Abstract
Background Long non-coding RNAs (lncRNAs) are under-studied and under-annotated in plants. In mammals, lncRNA loci are nearly as ubiquitous as protein-coding genes, and their expression has been shown to be highly variable between individuals of the same species. Using A. thaliana as a model, we aimed to understand the true scope of lncRNA transcription across plants from different regions and study its natural expression variability.
Results Using RNA-seq data spanning hundreds of natural lines and several developmental stages to create a more comprehensive annotation of lncRNAs, we found over 10,000 new loci — three times as many as in the current public annotation. While lncRNA loci are ubiquitous in the genome, most appear to be actively silenced and their expression and repressive chromatin levels are extremely variable between natural lines. This was particularly common for intergenic lncRNAs, where pieces of transposable elements (TEs) present in 50% of the loci are associated with increased silencing and variation, and such lincRNAs tend to be targeted by TE silencing machinery.

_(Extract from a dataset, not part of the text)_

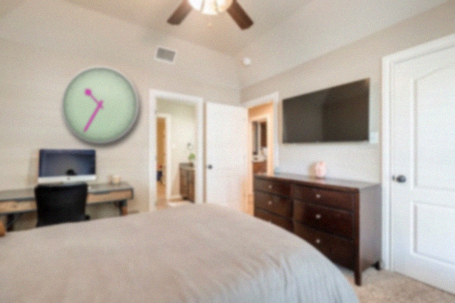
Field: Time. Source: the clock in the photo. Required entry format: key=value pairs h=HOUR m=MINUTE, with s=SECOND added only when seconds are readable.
h=10 m=35
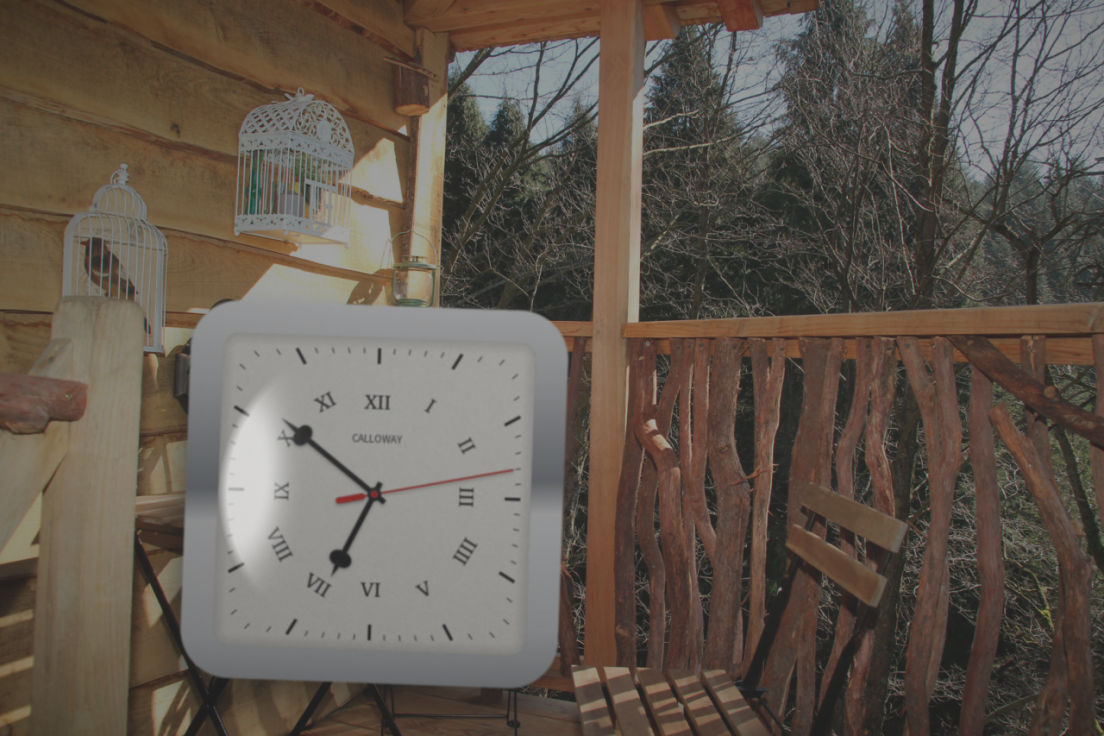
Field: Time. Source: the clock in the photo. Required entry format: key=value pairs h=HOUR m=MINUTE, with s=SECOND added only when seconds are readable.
h=6 m=51 s=13
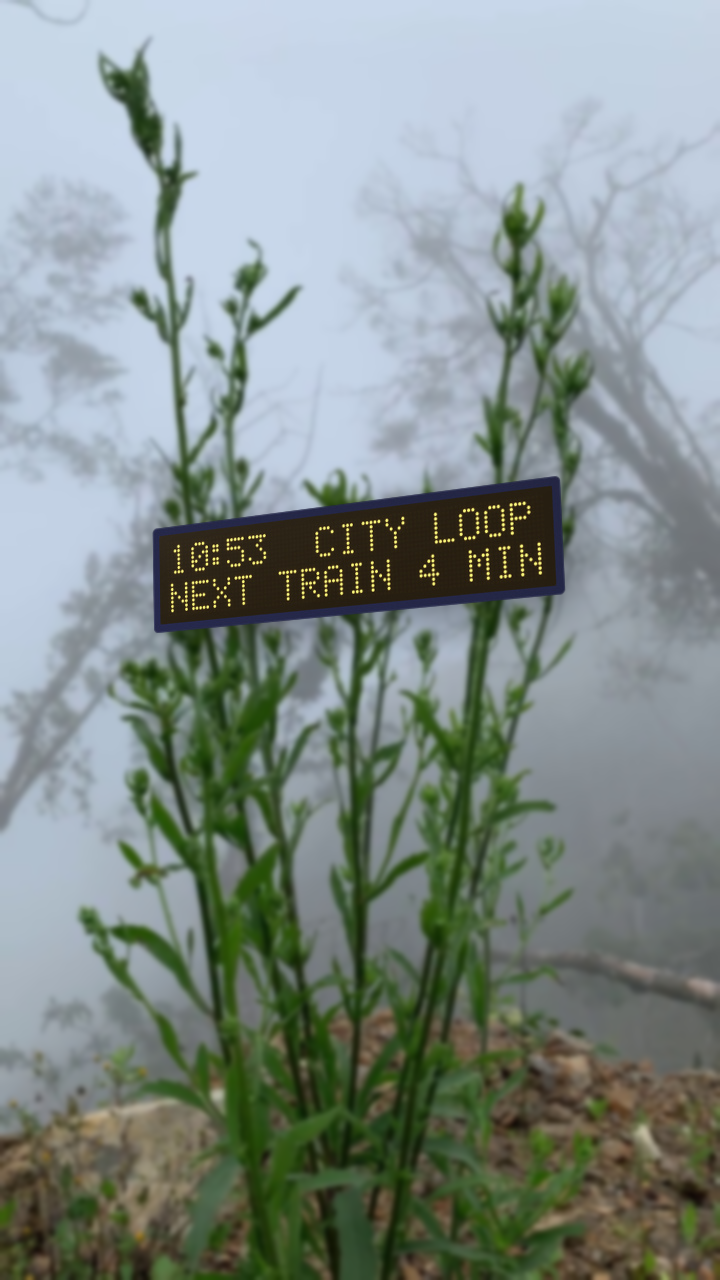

Conclusion lncRNAs are ubiquitous in the A. thaliana genome but largely silenced, and their expression is highly variable between different lines. This high expression variability is largely caused by high epigenetic variability of non-coding loci, especially those containing pieces of transposable elements. We create the most comprehensive A. thaliana lncRNA annotation to date and improve our understanding of plant lncRNA biology.
Competing Interest Statement
The authors have declared no competing interest.